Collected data
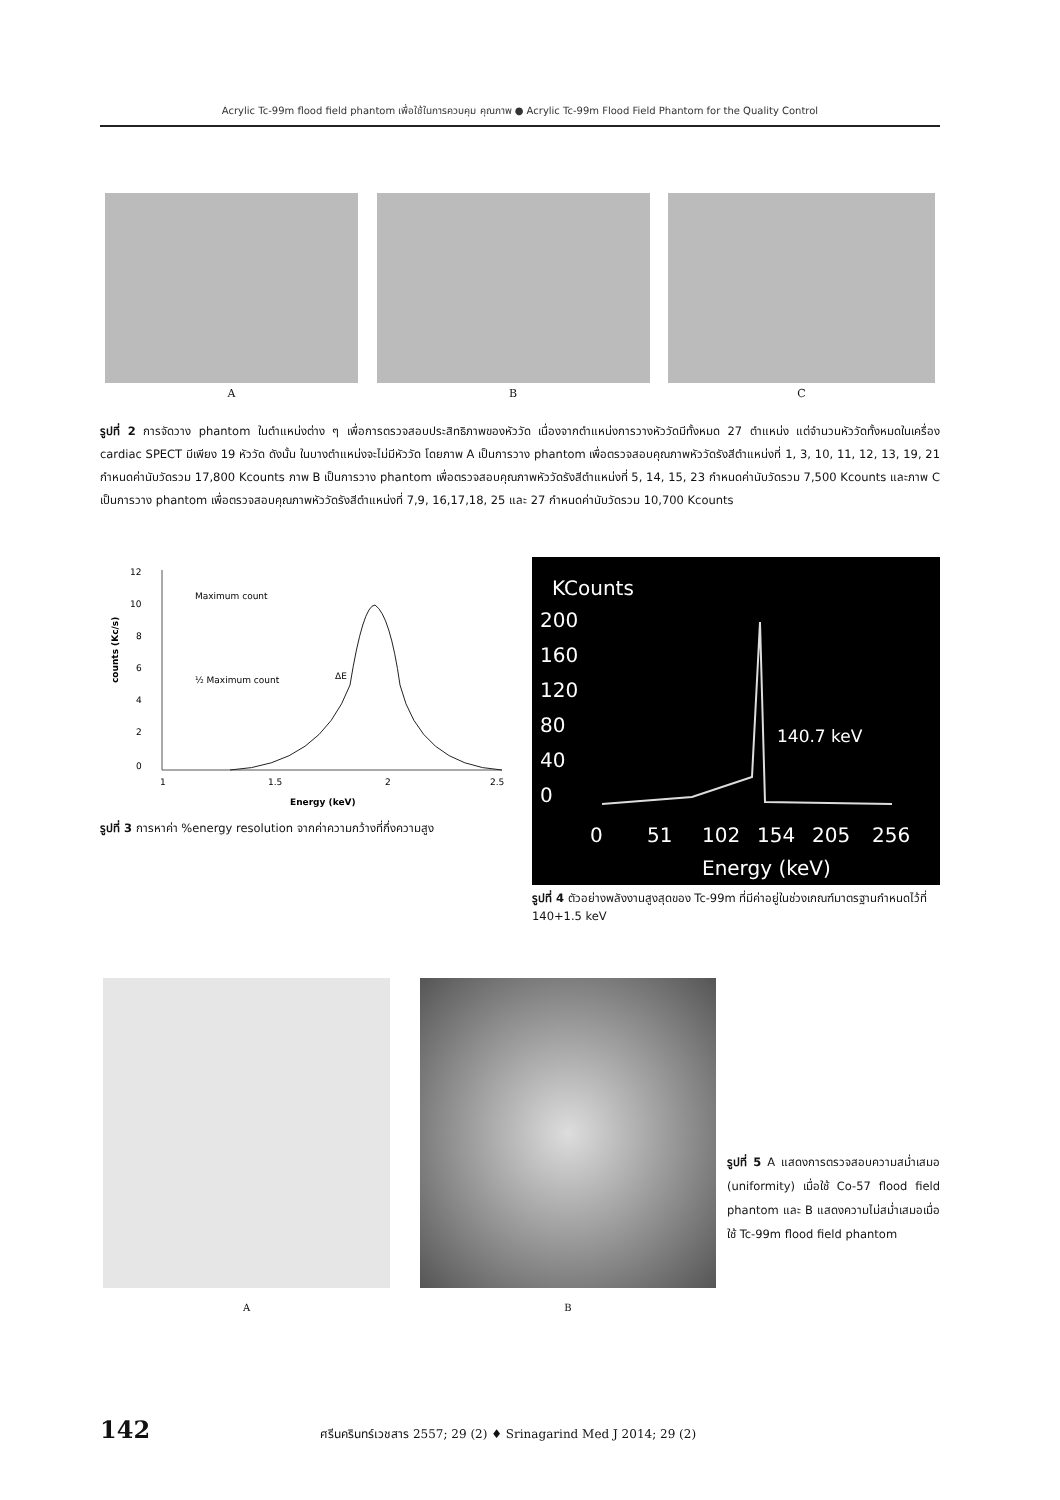Acrylic Tc-99m flood field phantom เพื่อใช้ในการควบคุม คุณภาพ ● Acrylic Tc-99m Flood Field Phantom for the Quality Control
A B C
รูปที่ 2 การจัดวาง phantom ในตำแหน่งต่าง ๆ เพื่อการตรวจสอบประสิทธิภาพของหัววัด เนื่องจากตำแหน่งการวางหัววัดมีทั้งหมด 27 ตำแหน่ง แต่จำนวนหัววัดทั้งหมดในเครื่อง cardiac SPECT มีเพียง 19 หัววัด ดังนั้น ในบางตำแหน่งจะไม่มีหัววัด โดยภาพ A เป็นการวาง phantom เพื่อตรวจสอบคุณภาพหัววัดรังสีตำแหน่งที่ 1, 3, 10, 11, 12, 13, 19, 21 กำหนดค่านับวัดรวม 17,800 Kcounts ภาพ B เป็นการวาง phantom เพื่อตรวจสอบคุณภาพหัววัดรังสีตำแหน่งที่ 5, 14, 15, 23 กำหนดค่านับวัดรวม 7,500 Kcounts และภาพ C เป็นการวาง phantom เพื่อตรวจสอบคุณภาพหัววัดรังสีตำแหน่งที่ 7,9, 16,17,18, 25 และ 27 กำหนดค่านับวัดรวม 10,700 Kcounts
12
10
8
6
4
2
0
1
1.5
2
2.5
Maximum count
½ Maximum count
ΔE
counts (Kc/s)
Energy (keV)
รูปที่ 3 การหาค่า %energy resolution จากค่าความกว้างที่กึ่งความสูง
KCounts
200
160
120
80
40
0
140.7 keV
0
51
102
154
205
256
Energy (keV)
รูปที่ 4 ตัวอย่างพลังงานสูงสุดของ Tc-99m ที่มีค่าอยู่ในช่วงเกณฑ์มาตรฐานกำหนดไว้ที่ 140+1.5 keV
A B
รูปที่ 5 A แสดงการตรวจสอบความสม่ำเสมอ (uniformity) เมื่อใช้ Co-57 flood field phantom และ B แสดงความไม่สม่ำเสมอเมื่อใช้ Tc-99m flood field phantom
142 ศรีนครินทร์เวชสาร 2557; 29 (2) ♦ Srinagarind Med J 2014; 29 (2)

JOB:
Begin with the line containing "รูปที่ 4 ตัวอย่างพลังงานสูงสุดของ" and repeat each line exactly until the records above end.

RESPONSE TO THIS TASK:
รูปที่ 4 ตัวอย่างพลังงานสูงสุดของ Tc-99m ที่มีค่าอยู่ในช่วงเกณฑ์มาตรฐานกำหนดไว้ที่ 140+1.5 keV
A B
รูปที่ 5 A แสดงการตรวจสอบความสม่ำเสมอ (uniformity) เมื่อใช้ Co-57 flood field phantom และ B แสดงความไม่สม่ำเสมอเมื่อใช้ Tc-99m flood field phantom
142 ศรีนครินทร์เวชสาร 2557; 29 (2) ♦ Srinagarind Med J 2014; 29 (2)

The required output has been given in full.